Direkt zum Hauptbereich

What's wrong with Scala? About Yate's Correction

Some months ago, I started a new job as a machine learning engineer for a german trading company. In the course of this, I began to deal more with the programming language Scala. Scala provides some benefits that makes the work easier for data engineers when building data pipelines and there's a good support for spark, which is an advantage in cluster computing. But Scala (of course) also has its idiosyncrasies.

This article shows the idiosyncrasy of Yate's correction in the Statistcs package of Scala and its consequences.

The Statistics Package

Like many other programming languages, Scala also comes with a statistical package called "Statistics". It includes many basic methods of the describing statistics, which you need for many purposes. One of these purposes is, for example, A/B testing.

So, what's wrong with Scala?

For an A/B test, I tested the significance by own calculations first (in old manner, as I had learned in my studies) before using the statistical package of Scala. Call me a control freak, but I want to understand when I'm possibly wrong and why. Anyway. The result was, that my own calculation differed from the one with the Scala Statistics package. My result was a Chi Squared value of 5.882 while the Statistics package said it is 5.510.

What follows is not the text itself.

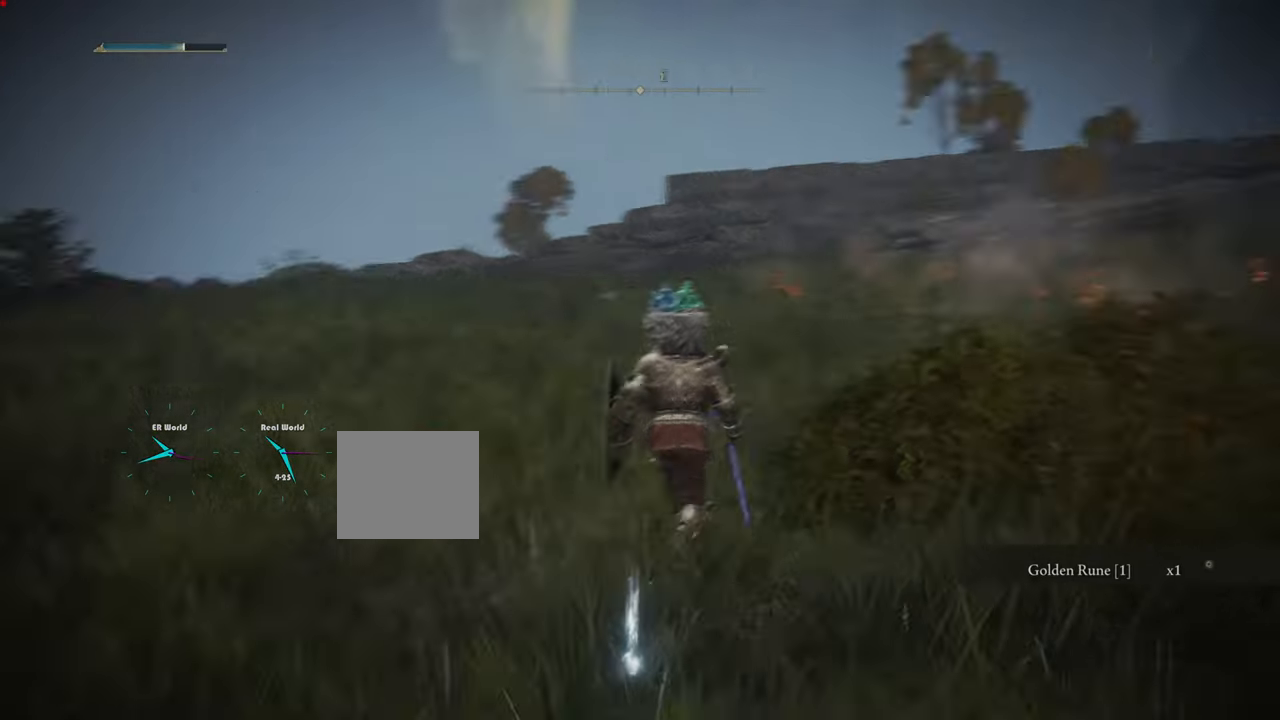
{"buttons": ["CIRCLE"], "left_stick": "up", "right_stick": "center", "events": [[134, "right_stick", "center"], [284, "CIRCLE", "down"]]}
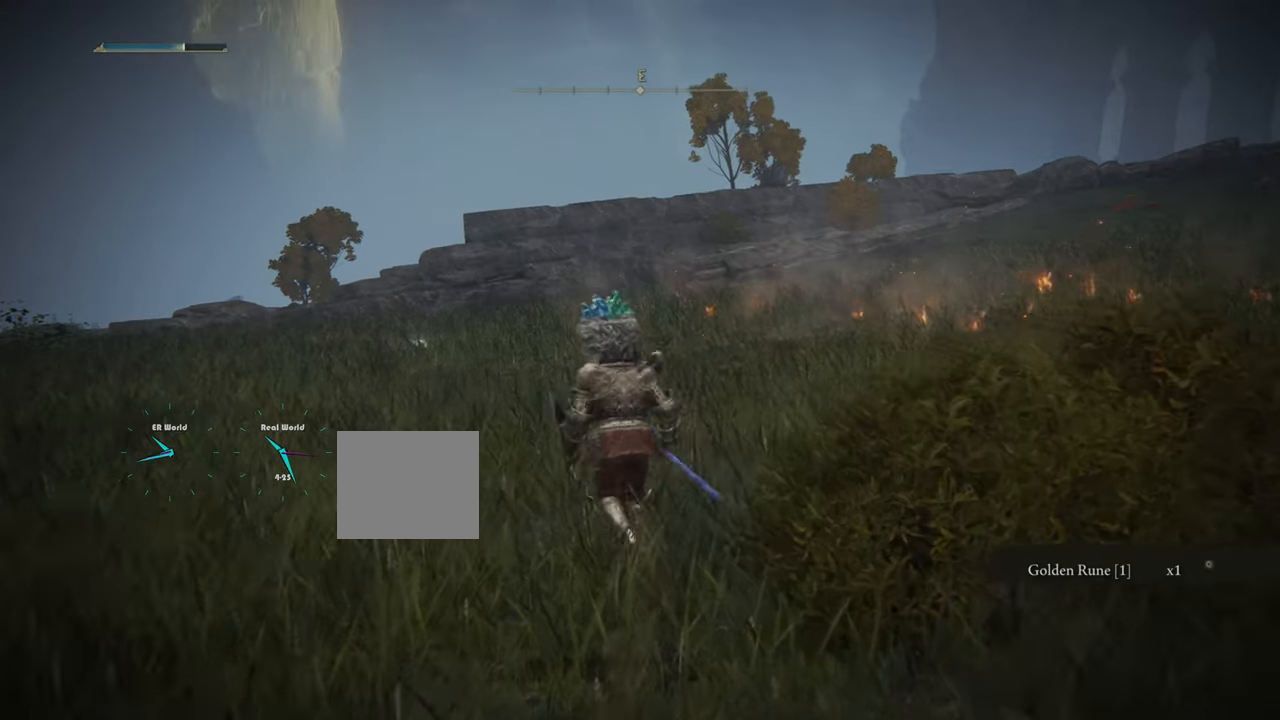
{"buttons": ["CIRCLE"], "left_stick": "up", "right_stick": "center", "events": []}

The test data was as follows: There have been two groups, A and B. In each group there was the possibility of the occurence of an event x - so x could have happend (x) or not (!x). Group B had a little bit different environment than group A (the control group). In group A, there were 9,500 visitors without event x and 950 with event x. In group B (the test group) were 500 visitors without event x and 32 with event x happened.

Event A B
x 9,500 500
!x 950 32


This means a probability of 10% for x in group A and 6.4% in group B. The question to answer was, if group B really had a smaller probability for x or was it just the effect of a too small sample? The Chi square independece test should answer this question.

The test needed to beat the Chi²-value of 3.84, so it was beaten anyway - but where did the difference come from? The most simple explanation was, that I was wrong. But I needed proof. So I tested the values with a short python code snippet below (the original Code from Jason Brownlee can be found here), which requires the module SciPy (installable with pip: pip install scipy).

 1
 2
 3
 4
 5
 6
 7
 8
 9
10
11
12
13
14
15
from scipy.stats import chi2_contingency
from scipy.stats import chi2

# List 0: visitors, list 1: conversions
table = [[9500, 500],
         [950, 32]]

stat,p, dof, expected = chi2_contingency(table)

# Test-statistic
alpha = 0.05
prob = 1-alpha
critical = chi2.ppf(prob, dof)

print('probability=%.3f, critical=%.3f, stat=%.3f' % (prob, critical, stat))

The code above produced the following output below. As you can see, python also calculates the lower Chi²-value of 5.510. But the reason was not that I was wrong.


dof=1
[[9515.57093426  484.42906574]
 [ 934.42906574   47.57093426]]
probability=0.950, critical=3.841, stat=5.510
>>> 

After some research, I found the source of the deviation. It is located in the python method chi2_contingency which calculates the Chi-squared contingency of the contingency table. It gets a little bit clearer, if we take a look at its signature:


scipy.stats.chi2_contingency(observed, correction=True, lambda_=None)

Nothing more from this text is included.